**Exercise directions**
Pull every line with "property" from the data below and copy it.

═══ Entries provided ═══

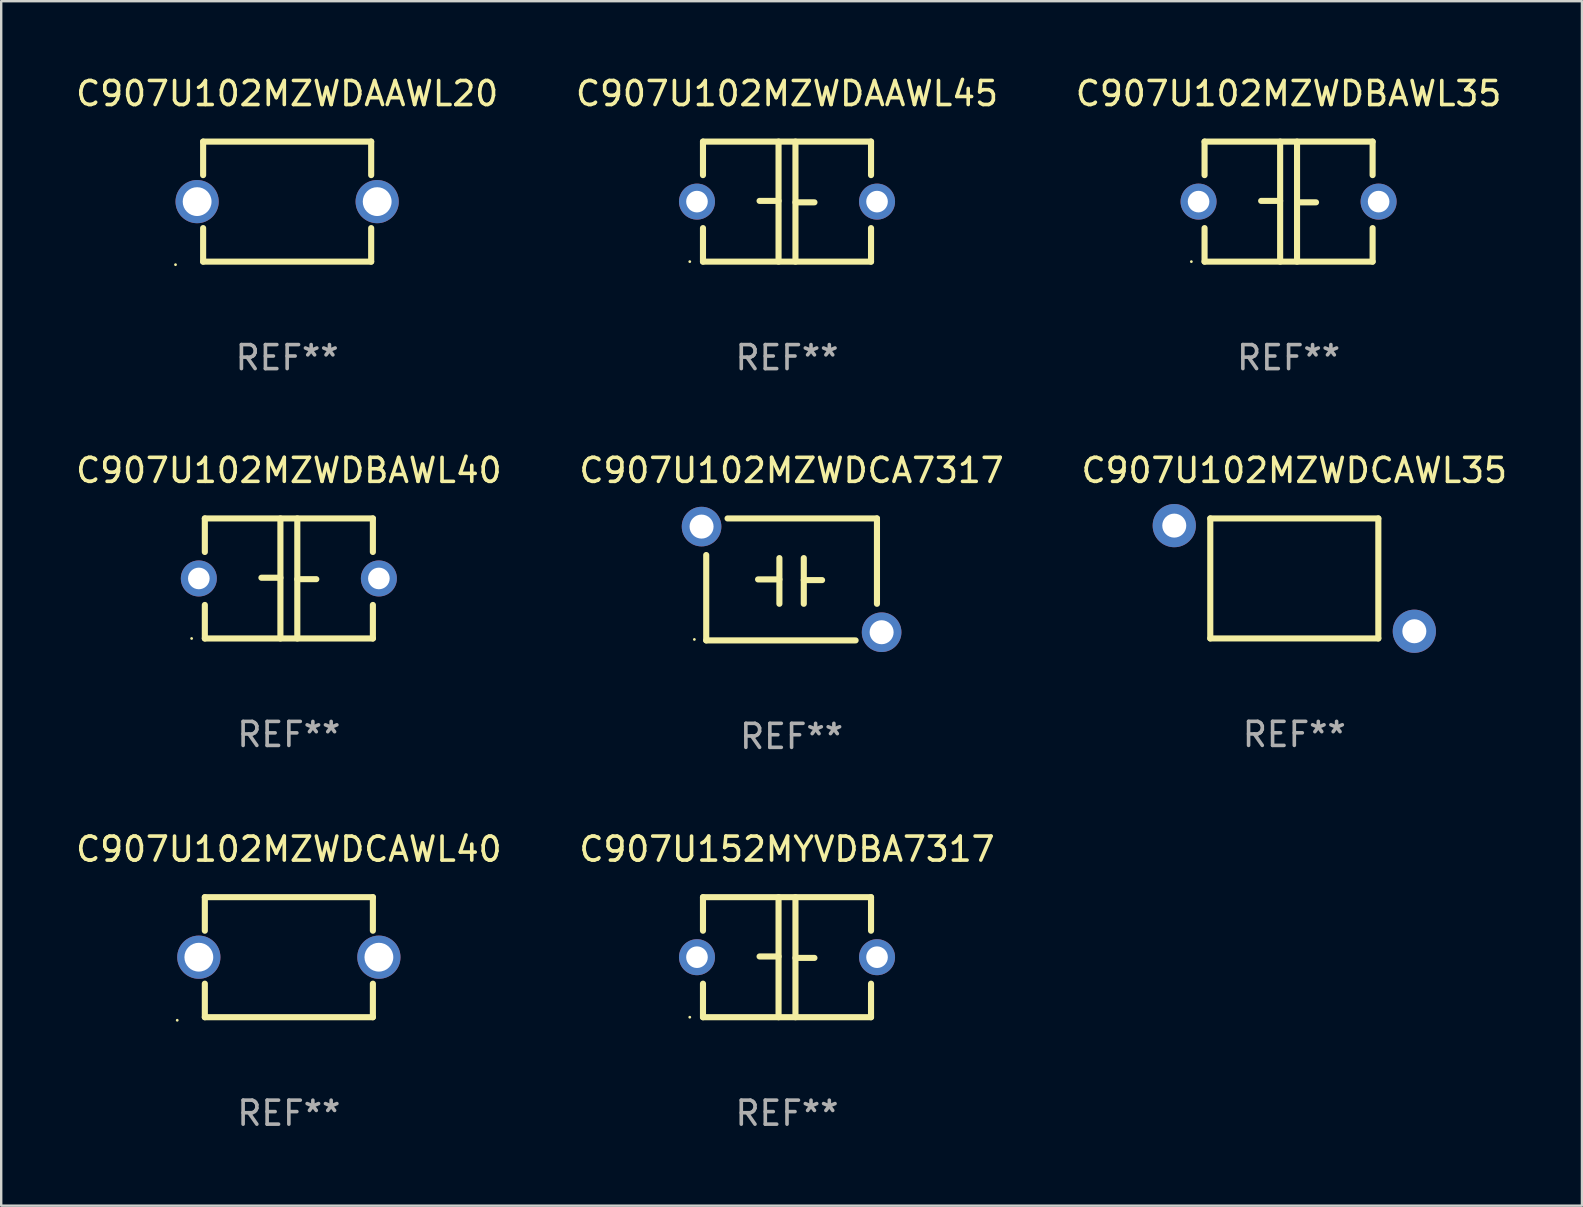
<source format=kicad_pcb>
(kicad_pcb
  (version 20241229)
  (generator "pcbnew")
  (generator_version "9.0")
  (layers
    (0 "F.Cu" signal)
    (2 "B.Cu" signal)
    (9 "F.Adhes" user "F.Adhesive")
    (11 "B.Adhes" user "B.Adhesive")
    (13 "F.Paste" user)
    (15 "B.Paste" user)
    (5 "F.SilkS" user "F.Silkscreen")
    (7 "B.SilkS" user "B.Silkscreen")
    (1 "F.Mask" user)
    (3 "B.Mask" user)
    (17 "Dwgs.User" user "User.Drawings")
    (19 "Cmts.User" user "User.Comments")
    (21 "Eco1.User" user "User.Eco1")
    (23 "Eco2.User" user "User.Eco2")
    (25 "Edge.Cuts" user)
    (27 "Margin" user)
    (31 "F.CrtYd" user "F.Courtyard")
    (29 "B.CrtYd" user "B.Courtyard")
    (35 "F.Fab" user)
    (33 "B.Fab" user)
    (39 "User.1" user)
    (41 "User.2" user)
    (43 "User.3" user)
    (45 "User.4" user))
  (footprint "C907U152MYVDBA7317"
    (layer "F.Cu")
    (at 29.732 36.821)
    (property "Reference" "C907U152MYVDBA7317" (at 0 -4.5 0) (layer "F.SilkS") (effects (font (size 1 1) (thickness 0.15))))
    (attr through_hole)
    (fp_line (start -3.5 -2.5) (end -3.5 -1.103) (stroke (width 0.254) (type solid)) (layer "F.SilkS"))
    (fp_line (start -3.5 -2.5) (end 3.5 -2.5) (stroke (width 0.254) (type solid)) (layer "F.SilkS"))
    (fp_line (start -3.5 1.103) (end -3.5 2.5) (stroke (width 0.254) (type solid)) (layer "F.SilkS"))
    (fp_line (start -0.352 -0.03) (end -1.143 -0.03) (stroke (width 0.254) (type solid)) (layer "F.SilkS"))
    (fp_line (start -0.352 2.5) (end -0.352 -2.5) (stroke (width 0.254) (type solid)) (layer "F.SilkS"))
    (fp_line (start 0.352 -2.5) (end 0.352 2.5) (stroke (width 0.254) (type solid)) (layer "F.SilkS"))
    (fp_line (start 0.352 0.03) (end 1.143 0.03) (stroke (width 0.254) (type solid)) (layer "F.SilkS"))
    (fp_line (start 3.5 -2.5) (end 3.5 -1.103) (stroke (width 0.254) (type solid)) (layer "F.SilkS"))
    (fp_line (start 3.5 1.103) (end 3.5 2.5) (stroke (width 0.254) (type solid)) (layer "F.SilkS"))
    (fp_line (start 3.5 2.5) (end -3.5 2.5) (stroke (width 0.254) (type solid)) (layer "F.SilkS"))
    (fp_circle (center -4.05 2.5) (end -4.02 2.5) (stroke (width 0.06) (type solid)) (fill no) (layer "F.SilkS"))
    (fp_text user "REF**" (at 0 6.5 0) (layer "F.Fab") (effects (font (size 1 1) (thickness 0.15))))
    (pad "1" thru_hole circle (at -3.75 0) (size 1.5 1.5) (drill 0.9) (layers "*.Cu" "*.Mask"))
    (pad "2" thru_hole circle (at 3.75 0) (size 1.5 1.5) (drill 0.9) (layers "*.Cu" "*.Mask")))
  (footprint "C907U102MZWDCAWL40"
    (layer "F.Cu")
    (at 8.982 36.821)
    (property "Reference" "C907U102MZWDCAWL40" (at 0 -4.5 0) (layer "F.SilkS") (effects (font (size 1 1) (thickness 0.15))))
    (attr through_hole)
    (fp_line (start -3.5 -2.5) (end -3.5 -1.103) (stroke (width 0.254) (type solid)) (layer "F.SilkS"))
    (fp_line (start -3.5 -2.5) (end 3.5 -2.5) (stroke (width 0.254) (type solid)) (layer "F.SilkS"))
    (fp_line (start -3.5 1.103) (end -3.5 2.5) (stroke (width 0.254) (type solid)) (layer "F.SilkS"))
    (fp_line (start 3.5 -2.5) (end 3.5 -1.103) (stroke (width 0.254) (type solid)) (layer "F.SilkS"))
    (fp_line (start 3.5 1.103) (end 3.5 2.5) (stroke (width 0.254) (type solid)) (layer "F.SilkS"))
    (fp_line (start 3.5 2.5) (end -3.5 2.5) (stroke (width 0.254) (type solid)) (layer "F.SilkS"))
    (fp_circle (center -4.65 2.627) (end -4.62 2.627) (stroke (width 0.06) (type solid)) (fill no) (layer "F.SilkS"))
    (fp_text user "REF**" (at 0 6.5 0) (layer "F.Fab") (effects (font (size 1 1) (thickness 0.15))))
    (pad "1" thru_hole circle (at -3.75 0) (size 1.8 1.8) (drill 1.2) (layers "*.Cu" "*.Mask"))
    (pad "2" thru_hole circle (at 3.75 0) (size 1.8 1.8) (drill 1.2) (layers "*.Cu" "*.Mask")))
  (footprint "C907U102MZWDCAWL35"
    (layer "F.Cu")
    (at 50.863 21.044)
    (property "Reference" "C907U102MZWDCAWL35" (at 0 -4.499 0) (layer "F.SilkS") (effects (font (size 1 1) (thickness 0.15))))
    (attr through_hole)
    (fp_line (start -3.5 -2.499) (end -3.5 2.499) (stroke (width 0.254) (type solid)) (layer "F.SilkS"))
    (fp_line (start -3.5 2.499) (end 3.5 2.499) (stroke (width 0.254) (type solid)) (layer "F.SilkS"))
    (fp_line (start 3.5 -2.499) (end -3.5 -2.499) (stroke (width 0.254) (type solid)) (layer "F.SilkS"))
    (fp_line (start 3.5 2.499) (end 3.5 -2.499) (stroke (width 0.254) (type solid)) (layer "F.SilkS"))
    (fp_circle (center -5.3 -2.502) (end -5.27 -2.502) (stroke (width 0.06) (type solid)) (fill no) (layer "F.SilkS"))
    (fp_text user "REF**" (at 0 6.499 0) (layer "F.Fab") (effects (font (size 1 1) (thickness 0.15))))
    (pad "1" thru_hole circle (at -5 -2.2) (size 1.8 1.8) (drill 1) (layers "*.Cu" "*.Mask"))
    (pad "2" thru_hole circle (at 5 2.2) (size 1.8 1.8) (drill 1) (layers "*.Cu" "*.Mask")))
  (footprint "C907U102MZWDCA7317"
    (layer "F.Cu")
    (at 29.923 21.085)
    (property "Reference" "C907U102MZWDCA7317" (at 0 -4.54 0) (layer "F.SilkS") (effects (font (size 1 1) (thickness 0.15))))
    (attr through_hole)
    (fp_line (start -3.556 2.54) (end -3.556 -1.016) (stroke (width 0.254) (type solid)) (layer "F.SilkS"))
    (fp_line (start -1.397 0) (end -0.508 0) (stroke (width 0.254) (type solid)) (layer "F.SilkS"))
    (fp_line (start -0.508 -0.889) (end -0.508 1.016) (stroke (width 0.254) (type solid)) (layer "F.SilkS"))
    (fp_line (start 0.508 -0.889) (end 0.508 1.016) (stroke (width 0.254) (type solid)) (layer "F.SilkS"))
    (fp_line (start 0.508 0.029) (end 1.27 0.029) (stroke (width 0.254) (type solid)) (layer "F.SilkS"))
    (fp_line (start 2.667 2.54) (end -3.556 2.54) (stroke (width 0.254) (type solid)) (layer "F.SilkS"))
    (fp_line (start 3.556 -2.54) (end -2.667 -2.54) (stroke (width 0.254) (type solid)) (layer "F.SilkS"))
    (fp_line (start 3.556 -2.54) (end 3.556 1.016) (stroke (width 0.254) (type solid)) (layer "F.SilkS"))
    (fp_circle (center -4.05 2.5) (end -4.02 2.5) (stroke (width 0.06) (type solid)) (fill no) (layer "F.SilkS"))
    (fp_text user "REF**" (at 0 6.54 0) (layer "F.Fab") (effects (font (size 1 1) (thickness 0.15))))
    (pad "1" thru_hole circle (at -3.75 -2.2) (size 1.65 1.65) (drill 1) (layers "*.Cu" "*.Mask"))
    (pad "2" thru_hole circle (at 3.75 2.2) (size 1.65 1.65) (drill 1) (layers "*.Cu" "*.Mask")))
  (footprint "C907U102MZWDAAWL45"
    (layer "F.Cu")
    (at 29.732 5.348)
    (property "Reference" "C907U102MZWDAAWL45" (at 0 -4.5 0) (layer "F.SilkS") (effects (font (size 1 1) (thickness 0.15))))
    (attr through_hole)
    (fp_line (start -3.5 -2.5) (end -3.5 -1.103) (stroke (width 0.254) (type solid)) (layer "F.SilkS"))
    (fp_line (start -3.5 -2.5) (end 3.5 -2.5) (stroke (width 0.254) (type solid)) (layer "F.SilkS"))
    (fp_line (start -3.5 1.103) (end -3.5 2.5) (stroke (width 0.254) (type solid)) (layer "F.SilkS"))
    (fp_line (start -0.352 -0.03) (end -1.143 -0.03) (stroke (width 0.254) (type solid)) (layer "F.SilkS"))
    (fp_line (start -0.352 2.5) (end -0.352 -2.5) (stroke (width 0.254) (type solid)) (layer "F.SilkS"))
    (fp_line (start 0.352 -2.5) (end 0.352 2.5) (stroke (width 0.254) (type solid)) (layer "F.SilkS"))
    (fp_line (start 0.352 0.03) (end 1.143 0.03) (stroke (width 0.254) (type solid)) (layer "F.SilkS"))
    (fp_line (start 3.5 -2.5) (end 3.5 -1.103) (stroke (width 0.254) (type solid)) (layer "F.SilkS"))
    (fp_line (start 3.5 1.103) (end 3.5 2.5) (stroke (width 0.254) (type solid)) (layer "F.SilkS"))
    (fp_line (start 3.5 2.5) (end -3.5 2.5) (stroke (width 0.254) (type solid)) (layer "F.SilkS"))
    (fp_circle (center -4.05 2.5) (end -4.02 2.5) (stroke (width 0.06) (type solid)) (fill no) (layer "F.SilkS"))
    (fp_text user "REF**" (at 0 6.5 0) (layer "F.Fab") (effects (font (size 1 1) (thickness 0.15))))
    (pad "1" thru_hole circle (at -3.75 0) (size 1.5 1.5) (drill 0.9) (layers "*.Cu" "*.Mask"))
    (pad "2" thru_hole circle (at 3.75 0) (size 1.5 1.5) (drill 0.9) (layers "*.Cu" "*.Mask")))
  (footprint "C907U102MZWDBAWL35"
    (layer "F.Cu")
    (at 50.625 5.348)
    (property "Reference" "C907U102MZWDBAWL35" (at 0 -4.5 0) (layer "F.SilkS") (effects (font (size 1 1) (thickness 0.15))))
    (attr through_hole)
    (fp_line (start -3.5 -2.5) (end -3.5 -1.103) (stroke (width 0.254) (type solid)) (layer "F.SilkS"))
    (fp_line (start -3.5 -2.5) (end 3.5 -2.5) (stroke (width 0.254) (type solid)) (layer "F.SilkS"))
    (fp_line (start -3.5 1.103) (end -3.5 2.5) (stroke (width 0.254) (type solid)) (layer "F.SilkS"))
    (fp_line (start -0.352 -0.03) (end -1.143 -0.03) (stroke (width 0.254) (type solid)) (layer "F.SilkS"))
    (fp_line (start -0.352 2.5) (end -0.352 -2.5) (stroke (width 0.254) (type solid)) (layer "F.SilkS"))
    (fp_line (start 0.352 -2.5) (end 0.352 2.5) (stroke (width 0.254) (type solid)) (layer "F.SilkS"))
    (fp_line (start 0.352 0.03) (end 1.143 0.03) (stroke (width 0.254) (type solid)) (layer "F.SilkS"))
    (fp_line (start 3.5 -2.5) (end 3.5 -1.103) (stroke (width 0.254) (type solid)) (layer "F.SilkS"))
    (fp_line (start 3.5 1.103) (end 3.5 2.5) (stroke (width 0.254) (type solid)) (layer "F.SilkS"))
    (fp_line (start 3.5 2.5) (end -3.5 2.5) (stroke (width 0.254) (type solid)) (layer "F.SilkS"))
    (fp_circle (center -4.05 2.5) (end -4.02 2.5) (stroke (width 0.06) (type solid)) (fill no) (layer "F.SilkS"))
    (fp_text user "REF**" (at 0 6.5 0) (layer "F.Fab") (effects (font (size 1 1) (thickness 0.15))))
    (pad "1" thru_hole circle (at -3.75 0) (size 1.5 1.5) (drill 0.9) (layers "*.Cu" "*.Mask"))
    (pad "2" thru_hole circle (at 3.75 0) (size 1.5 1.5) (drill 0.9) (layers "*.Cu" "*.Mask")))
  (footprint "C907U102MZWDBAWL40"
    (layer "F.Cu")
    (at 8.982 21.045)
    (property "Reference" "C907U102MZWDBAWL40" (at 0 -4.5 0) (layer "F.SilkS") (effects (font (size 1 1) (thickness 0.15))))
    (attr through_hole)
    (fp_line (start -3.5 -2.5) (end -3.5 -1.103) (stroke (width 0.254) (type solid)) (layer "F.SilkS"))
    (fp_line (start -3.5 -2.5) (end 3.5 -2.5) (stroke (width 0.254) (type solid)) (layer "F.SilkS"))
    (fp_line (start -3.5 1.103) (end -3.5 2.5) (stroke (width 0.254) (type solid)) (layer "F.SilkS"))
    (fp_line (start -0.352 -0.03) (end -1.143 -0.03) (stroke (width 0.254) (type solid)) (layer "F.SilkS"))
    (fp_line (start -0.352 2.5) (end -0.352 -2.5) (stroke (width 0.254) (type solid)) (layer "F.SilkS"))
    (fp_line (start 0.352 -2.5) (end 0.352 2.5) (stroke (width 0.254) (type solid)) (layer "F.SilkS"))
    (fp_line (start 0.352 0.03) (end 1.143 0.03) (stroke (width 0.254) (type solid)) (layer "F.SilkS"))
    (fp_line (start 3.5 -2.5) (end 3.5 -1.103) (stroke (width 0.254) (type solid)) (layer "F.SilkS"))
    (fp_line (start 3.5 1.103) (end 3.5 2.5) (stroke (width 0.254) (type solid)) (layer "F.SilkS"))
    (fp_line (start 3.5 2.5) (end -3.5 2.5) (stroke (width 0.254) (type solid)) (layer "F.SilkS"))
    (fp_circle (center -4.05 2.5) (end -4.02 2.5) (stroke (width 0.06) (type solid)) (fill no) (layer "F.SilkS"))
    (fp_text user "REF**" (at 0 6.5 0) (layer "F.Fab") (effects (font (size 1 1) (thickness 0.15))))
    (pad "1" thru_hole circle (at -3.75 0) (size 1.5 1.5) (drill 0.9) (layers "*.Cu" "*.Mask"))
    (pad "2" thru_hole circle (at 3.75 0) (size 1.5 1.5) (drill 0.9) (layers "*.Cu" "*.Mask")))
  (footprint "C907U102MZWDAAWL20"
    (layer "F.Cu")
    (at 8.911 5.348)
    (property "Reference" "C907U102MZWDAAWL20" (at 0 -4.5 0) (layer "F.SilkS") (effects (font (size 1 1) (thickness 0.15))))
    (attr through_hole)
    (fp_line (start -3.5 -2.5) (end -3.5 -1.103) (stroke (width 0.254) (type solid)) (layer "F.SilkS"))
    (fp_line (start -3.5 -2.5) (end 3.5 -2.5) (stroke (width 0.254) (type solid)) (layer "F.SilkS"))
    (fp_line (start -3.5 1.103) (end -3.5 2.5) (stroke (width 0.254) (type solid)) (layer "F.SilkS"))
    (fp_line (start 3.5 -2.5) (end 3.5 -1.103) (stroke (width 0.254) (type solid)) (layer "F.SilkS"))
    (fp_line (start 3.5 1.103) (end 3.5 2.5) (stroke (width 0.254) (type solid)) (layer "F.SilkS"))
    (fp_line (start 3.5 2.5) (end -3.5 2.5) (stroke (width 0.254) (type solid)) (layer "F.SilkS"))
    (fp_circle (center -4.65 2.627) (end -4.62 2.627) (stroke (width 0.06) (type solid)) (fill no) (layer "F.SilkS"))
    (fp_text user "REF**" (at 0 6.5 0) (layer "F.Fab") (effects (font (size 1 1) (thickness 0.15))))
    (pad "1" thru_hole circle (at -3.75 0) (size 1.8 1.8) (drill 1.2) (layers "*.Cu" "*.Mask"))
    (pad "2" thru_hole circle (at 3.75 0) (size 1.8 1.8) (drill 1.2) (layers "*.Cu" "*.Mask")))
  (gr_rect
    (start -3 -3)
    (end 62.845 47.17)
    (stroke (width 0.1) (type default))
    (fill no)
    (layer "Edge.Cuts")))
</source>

═══

**Result for this exercise**
    (property "Reference" "C907U152MYVDBA7317" (at 0 -4.5 0) (layer "F.SilkS") (effects (font (size 1 1) (thickness 0.15))))
    (property "Reference" "C907U102MZWDCAWL40" (at 0 -4.5 0) (layer "F.SilkS") (effects (font (size 1 1) (thickness 0.15))))
    (property "Reference" "C907U102MZWDCAWL35" (at 0 -4.499 0) (layer "F.SilkS") (effects (font (size 1 1) (thickness 0.15))))
    (property "Reference" "C907U102MZWDCA7317" (at 0 -4.54 0) (layer "F.SilkS") (effects (font (size 1 1) (thickness 0.15))))
    (property "Reference" "C907U102MZWDAAWL45" (at 0 -4.5 0) (layer "F.SilkS") (effects (font (size 1 1) (thickness 0.15))))
    (property "Reference" "C907U102MZWDBAWL35" (at 0 -4.5 0) (layer "F.SilkS") (effects (font (size 1 1) (thickness 0.15))))
    (property "Reference" "C907U102MZWDBAWL40" (at 0 -4.5 0) (layer "F.SilkS") (effects (font (size 1 1) (thickness 0.15))))
    (property "Reference" "C907U102MZWDAAWL20" (at 0 -4.5 0) (layer "F.SilkS") (effects (font (size 1 1) (thickness 0.15))))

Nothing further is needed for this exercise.